Exercise text Start Marker

(Note: This is part two of a two-part series on issues affecting worker’s compensation, brain injury rehabilitation, and appropriate patient care).
The focus in health care today is often on the high cost of care and ensuring access to care through legislative reform. Change in recent years has focused largely on preventative care and care for common medical conditions. However, health care after catastrophic injury, such as brain injury, is vastly more complicated.
Few individuals receive the full measure of treatment after brain injury that we now know will bring them to their ultimate recovery and functional status possible – due to uninformed financial restrictions to accessing care. We have learned that early treatment is better than late treatment, in part, because we can prevent the development of unnecessary complications. Expert treatment avoids inappropriate medications and surgeries while promoting and optimizing the neurological recovery of function.

Exercise text End Marker
Supplied material Start Marker

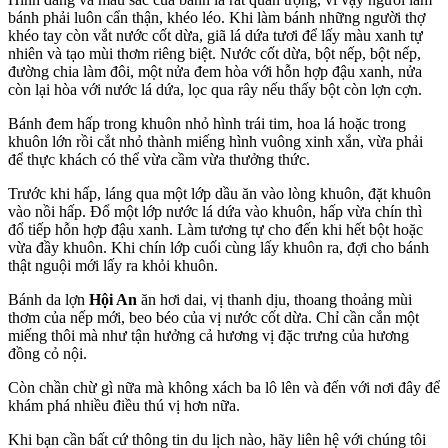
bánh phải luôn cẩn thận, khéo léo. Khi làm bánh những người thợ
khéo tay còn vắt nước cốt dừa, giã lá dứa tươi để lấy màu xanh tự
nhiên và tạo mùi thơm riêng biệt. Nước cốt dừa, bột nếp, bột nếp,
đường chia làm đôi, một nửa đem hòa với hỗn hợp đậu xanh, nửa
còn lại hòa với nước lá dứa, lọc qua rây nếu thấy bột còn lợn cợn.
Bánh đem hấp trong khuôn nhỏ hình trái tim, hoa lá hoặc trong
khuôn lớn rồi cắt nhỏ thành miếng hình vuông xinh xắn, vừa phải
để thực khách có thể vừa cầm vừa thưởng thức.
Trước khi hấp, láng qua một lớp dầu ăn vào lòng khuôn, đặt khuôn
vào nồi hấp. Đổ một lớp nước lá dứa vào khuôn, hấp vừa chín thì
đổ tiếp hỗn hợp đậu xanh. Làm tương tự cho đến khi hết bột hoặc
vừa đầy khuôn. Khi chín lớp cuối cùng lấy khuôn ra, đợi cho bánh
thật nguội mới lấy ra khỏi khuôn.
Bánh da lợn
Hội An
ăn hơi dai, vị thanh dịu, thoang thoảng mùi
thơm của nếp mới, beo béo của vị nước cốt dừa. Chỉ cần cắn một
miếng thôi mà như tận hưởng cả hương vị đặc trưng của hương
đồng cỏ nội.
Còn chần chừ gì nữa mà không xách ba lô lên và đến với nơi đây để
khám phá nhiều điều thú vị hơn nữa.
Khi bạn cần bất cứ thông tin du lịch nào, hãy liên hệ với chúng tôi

Supplied material End Marker
Supplied material Start Marker

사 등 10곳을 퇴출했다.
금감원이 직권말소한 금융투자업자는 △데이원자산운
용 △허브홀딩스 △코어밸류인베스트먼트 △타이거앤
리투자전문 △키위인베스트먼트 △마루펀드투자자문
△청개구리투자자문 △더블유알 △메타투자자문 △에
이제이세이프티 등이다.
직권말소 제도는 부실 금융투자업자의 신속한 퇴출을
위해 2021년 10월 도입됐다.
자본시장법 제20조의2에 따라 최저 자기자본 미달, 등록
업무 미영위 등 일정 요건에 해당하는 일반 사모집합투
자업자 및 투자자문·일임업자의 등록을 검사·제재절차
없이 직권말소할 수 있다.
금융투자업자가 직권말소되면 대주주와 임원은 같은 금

Supplied material End Marker

Exercise requirements —
(A) Answer these questions from the brain injury care text:
(i) According to the text, what is the focus in health care today often on?
(ii) What has change in recent years largely focused on?
(iii) In part, why is early treatment better than late treatment?
(B) The brain injury care text opens with a note about a two-part series. List every issue that series covers.

Solution set —
(A)
(i) The high cost of care and ensuring access to care through legislative reform.
(ii) Preventative care and care for common medical conditions.
(iii) Because we can prevent the development of unnecessary complications.

(B) Worker's compensation, brain injury rehabilitation, and appropriate patient care.